"You shall not pass!" If you've ever wanted to hear the great Sir Ian McKellen utter those words in person, now's your chance… as long as you live in the U.K., that is. This Wednesday, London's Park Theatre announced that Ian McKellen will reprise his role as Gandalf — along with some of the revered actor's other greatest roles — in a one-man show titled Shakespeare, Tolkien, Others & You. For those of us who can't afford the trip to the West End, we'll just have to live with re-watching McKellen's classic portrayal of Gandalf across six films that span 13 years. But the fact that the Oscar-nominated actor is open to revisiting his most iconic role begs the question: Will McKellen ever play Gandalf onscreen again?
Running for one week only in July of this year, the play (the proceeds of which will go to charity) will feature encores of "some of [McKellen's] renowned performances, from Gandalf to Macbeth," according to the Park Theatre's official website. "Audiences will have opportunities to ask questions and participate in the performance, as well as hearing Sir Ian discuss his work with other notable actors and directors. An intimate and unforgettable evening with one of the world’s finest actors."
That's nice. But what about the movies? Given that both of Tolkien's most well-known novels have already been adapted to the screen, it seems like the answer should obviously be no. But, though most casual fans may only know of The Hobbit and The Lord Of The Rings, more hardcore Tolkien nerds know that there's plenty more Middle Earth lore out there that could be adapted — most significantly, The Silmarillion.
That book, while technically a prequel to The Hobbit that tells the story of the creation and early history of Middle Earth, was actually published four decades after that family-friendly romp, and after Tolkien himself had passed away — and it often reads more like a textbook or encyclopedia than a cohesive, plot-driven novel. Still, readers devoted to Tolkien's work have long speculated about how the incredibly dense Silmarillion might be adapted to the screen.

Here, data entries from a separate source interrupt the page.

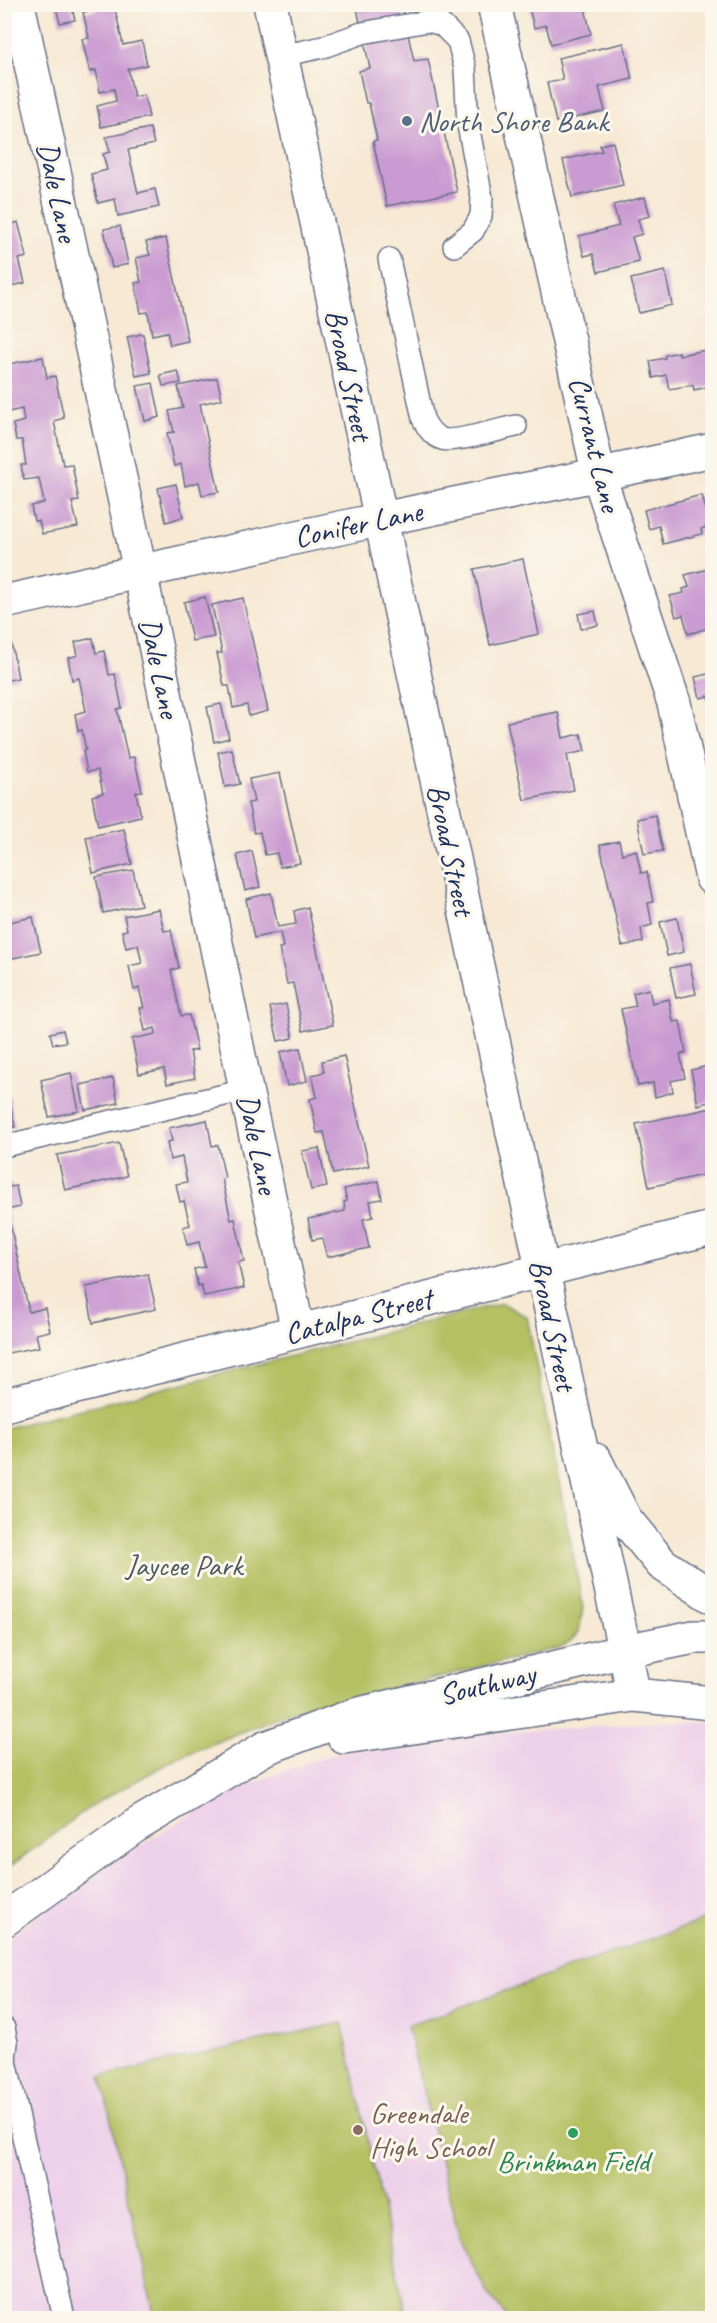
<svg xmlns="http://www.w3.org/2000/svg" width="717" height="2323" font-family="Caveat,sans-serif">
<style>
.built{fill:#edd0e9}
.green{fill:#b4c062;stroke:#687860;stroke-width:1.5}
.building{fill:#ca9bd2}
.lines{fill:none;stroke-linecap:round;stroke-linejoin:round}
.lane-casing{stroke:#687087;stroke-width:24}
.street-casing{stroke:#687087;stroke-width:36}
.lane{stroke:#fff;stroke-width:21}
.street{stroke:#fff;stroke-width:33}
.service-dot{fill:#5c6f8a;stroke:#fbf7ec;stroke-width:2}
.education-dot{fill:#8d6e63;stroke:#fbf7ec;stroke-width:2}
.leisure-dot{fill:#2e9e5b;stroke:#fbf7ec;stroke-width:2}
.labels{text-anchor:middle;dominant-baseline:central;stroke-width:6;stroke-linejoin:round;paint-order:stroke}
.service-label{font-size:30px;fill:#4e5e75;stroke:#fbf7ec;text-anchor:start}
.street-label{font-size:30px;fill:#1b2f5e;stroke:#fbf7ec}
.park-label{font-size:30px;fill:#495a5f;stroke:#fbf7ec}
.education-label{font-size:30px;fill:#785e54;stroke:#fbf7ec;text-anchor:start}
.leisure-label{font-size:30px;fill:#27864d;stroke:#fbf7ec}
</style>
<rect width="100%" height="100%" fill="#fbf7ec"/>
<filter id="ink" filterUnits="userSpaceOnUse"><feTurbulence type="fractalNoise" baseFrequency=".0167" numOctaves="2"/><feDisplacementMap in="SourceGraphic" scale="12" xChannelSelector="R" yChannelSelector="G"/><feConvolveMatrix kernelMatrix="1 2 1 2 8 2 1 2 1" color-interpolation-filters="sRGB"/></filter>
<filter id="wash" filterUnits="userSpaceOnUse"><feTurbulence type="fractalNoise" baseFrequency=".008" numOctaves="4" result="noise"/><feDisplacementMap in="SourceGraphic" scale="24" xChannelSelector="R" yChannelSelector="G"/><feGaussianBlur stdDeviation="1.35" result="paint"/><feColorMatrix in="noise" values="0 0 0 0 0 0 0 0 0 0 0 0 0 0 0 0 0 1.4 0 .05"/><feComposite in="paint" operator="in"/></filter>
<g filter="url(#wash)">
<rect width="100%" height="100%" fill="#f7e9d4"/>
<path class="built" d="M658 1722H712V2318H5L4 1942 21 1928 113 1862 218 1798 281 1772 328 1756 380 1744 432 1737Z"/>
<path class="green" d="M502 1303 527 1317 583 1606C581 1629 580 1638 558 1648L285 1714 178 1758 94 1804 5 1870V1428Z
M712 1917V2318H508L488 2294 460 2240 407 2026Z
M342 2023 407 2318H155L101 2076Z"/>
<g id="blocks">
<path class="building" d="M55 4H71L75 20 60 23Z
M95 4H114L123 45 142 41 147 65 128 69 134 97 144 95 149 117 101 127 97 106 116 101 114 89 100 92 96 70 90 72 82 39 89 38 83 12 96 10Z
M356 4H401L414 61 428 59 457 192 387 206 373 141 377 140 369 103H366L359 71 370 68Z
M544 4H598L585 8 591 34 551 44 546 25 534 28 529 8Z
M624 43 632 79 599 87 605 111 556 122 547 83 563 80 558 58Z
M150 128 154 144 128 150 138 193 155 189 159 207 118 216 115 199 98 203 91 174 107 170 103 154 110 152 106 137Z
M613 142 623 185 572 197 563 160 602 151 600 145Z
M4 155 10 173 4 174Z
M4 194 13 224 18 222 27 257 19 259 25 283 4 288Z
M645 197 650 216 638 219 642 234 632 237 639 262 598 272 593 254 584 256 579 236 619 226 613 205Z
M120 226 128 264 112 268 104 229Z
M166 238 188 341 170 345 167 332 152 335 148 312 141 313 135 283 141 282 136 258 150 255 146 242Z
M665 271 672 305 639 313 631 279Z
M141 334H143L151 373 136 376 127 337Z
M712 349V386L694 390 693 385 669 389 666 375 653 378 650 361 665 358V355L679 352V355Z
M43 357 47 378 55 376 64 418 54 421 63 465 72 464 79 501 72 502 78 527 42 534 39 521H34L31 506 44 503 39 478 24 480 21 465H26L22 440H16L13 424 24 421 22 409 4 413V365Z
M178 371 181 383 163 386 160 375Z
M217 378 222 399 200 404 219 492 202 495 199 482 185 486 181 464 174 466 167 433 174 432 169 411 183 408 178 386Z
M153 383 160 417 145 421 137 386Z
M176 484 183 517 166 522 158 488Z
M702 495 710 526 701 529 702 534 663 544 659 526 649 529 644 510Z
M712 536V557L707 538Z
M523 559 539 634 490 645 474 569Z
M712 568V627L688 634 683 615 676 617 670 596 684 593 683 589 689 587 685 575Z
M205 597 214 637 192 641 184 602Z
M243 598 268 711 249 716 247 705 233 708 229 686H224L217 653H222L212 605Z
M595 611 598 625 581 629 578 614Z
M93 638 96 653 104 651 109 675 115 674 122 708 117 709 128 758 134 757 142 791 136 792 141 816 98 826 92 796 103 793 98 770 87 772 83 751 86 750 82 730 78 731 75 714 86 711 79 678 72 680 68 658 78 655 75 642Z
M11 642 18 678 4 681V644Z
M712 673V710L708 696 700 698 695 677Z
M221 704 229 738 214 742 207 707Z
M558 712 563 738 581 734 585 751 567 755 574 790 524 800 507 722Z
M232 749 240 784 225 787 218 752Z
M280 773 300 863 280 867 277 853 265 855 260 832 254 833 248 803 254 802 249 779Z
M655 815 663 851 644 854 637 819Z
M124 829 132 864 93 873 86 837Z
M619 841 622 854 636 850 641 873 647 872 653 902 648 903 652 925 641 928 643 942 622 946 600 845Z
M252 851 260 887 245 891 237 855Z
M133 870 141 905 103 913 96 877Z
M271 893 278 927 296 924 294 911 308 907 333 1025 303 1031 293 983 287 984 279 948 283 947 280 932 254 938 246 899Z
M159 909 164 931 171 930 179 968 171 970 181 1016 189 1015 197 1050 190 1051 195 1078 167 1084 164 1069 139 1074 132 1039 156 1034 155 1028 145 1031 140 1008H144L139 988 134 990 129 966 142 963 138 945 126 948 122 931 127 930 124 916Z
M33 917 41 952 4 960V923Z
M677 918 684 952 667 956 660 922Z
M690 964 696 994 676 998 670 968Z
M649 989 652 1003 669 999 673 1022 680 1021 686 1053 680 1054 685 1078 671 1081 673 1092 655 1097 653 1083 638 1086 621 1009 636 1006 633 993Z
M286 1004 293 1038 278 1041 270 1007Z
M63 1030 66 1042 53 1044 50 1033Z
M300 1048 307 1081 287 1086 280 1052Z
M344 1056 369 1166 333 1174 324 1132 317 1133 310 1099 317 1097 312 1075 324 1072 322 1061Z
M708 1066 712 1086V1101L698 1105 691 1070Z
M71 1073 79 1111 49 1117 41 1080Z
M113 1078 118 1103 85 1110 80 1085Z
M9 1097 15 1127 4 1129V1098Z
M712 1108V1173L649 1187 636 1124Z
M207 1120 212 1146 218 1145 225 1178 222 1179 231 1220 235 1219 244 1261 238 1262 244 1288 204 1296 201 1285 198 1286 194 1269 205 1267 199 1242 187 1245 183 1227 190 1225 184 1201 180 1202 176 1184 187 1182 182 1157 170 1160 167 1142 172 1141 169 1128Z
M119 1143 127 1176 65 1190 57 1155Z
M319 1148 327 1187 311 1190 302 1151Z
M5 1169 10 1187 16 1186 20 1207 7 1210 29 1312 45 1308 50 1331 36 1334 39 1347 8 1353 4 1337Z
M379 1181 382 1199 370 1201 373 1217 363 1219 369 1248 327 1257 322 1238 312 1240 308 1219 345 1211 344 1202 347 1201 344 1189Z
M148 1274 156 1309 93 1323 86 1287Z"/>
</g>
</g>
<g filter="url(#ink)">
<use href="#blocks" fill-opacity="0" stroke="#687087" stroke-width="1.5"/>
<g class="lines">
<g class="lane-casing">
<path id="lane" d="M281 56 323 47 362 33 428 21 442 25 458 41 465 68 468 125 482 198 481 216 473 231 454 246
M389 259 423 419C427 427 432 436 442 439 454 443 501 429 516 426
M4 1146 246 1090
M4 2028 7 2043 5 2057 64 2318"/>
</g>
<g class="street-casing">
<path id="street" d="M18 4 140 571 246 1090 298 1331
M270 4 634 1695
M494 4 599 476 674 703 712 878
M4 602C129 574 253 546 378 520 490 496 601 475 712 450
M4 1405 712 1228
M595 1460 625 1519 662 1564 712 1597
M344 1737 634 1695 712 1703
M4 1920 135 1826 265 1748 355 1715 625 1651 694 1637H712"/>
</g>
<use href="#lane" class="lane"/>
<use href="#street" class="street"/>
</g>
</g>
<circle class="service-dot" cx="407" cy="121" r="6"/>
<circle class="education-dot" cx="358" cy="2130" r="6"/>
<circle class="leisure-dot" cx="573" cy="2133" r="6"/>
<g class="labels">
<g class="service-label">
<text x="419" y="121">North Shore Bank</text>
</g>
<g class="street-label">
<text transform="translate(58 192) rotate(78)">Dale Lane</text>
<text transform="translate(349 375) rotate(78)">Broad Street</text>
<text transform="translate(595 444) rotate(76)">Currant Lane</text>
<text transform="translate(358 524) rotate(-12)">Conifer Lane</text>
<text transform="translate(160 668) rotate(78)">Dale Lane</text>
<text transform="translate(451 850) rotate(78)">Broad Street</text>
<text transform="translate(258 1144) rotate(78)">Dale Lane</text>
<text transform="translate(358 1316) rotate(-14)">Catalpa Street</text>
<text transform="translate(553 1325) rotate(78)">Broad Street</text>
<text transform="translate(487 1684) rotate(-13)">Southway</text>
</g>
<g class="park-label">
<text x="184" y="1565">Jaycee Park</text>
</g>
<g class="education-label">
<text x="370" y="2113">Greendale<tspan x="370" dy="34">High School</tspan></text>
</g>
<g class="leisure-label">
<text x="573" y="2161">Brinkman Field</text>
</g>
</g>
<rect width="717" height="2323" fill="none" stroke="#fbf7ec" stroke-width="24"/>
</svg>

Granted, Gandalf himself appears only fleetingly in that book — and even then only under his Maiar name of Olórin — but, if Peter Jackson could turn Tolkien's slimmest novel into a nearly nine-hour trilogy, then surely Gandalf's role in any Silmarillion adaptation could be expanded. Also, the character features heavily in some of Tolkien's Unfinished Tales (especially one that details the origins of the wizards), so there's other source material to draw on as well.
So when will a studio turn these books into movies? At 77, McKellen certainly isn't getting any younger; if we want to see him play Gandalf again, someone should get started on that adaptation STAT. Unfortunately, there's one pretty major hiccup: the Tolkien estate has no interest in letting anyone make any more movies out of the author's works.
As reported by CinemaBlend, Warner Bros. and the Tolkien estate (represented by his son, Christopher Tolkien) came into conflict over contract disputes during production of the first two trilogies, resulting in the fact that the estate now refuses to sell the rights to any of the rest of the Middle Earth novels. Those who consider The Silmarillion to be unadaptable can now rest in peace, as it seems unlikely that it ever will be filmed.
If you want to see McKellen play Gandalf one more time, it seems like your best bet might be to book a plane ticket to London for this summer. If you can't, and find yourself bitterly wishing that none of this had happened, just remember Gandalf's wise words: "So do all who live to see such times. But that is not for them to decide. All we have to decide is what to do with the time that is given to us." With my time, I choose to marathon all six Middle Earth movies. Again.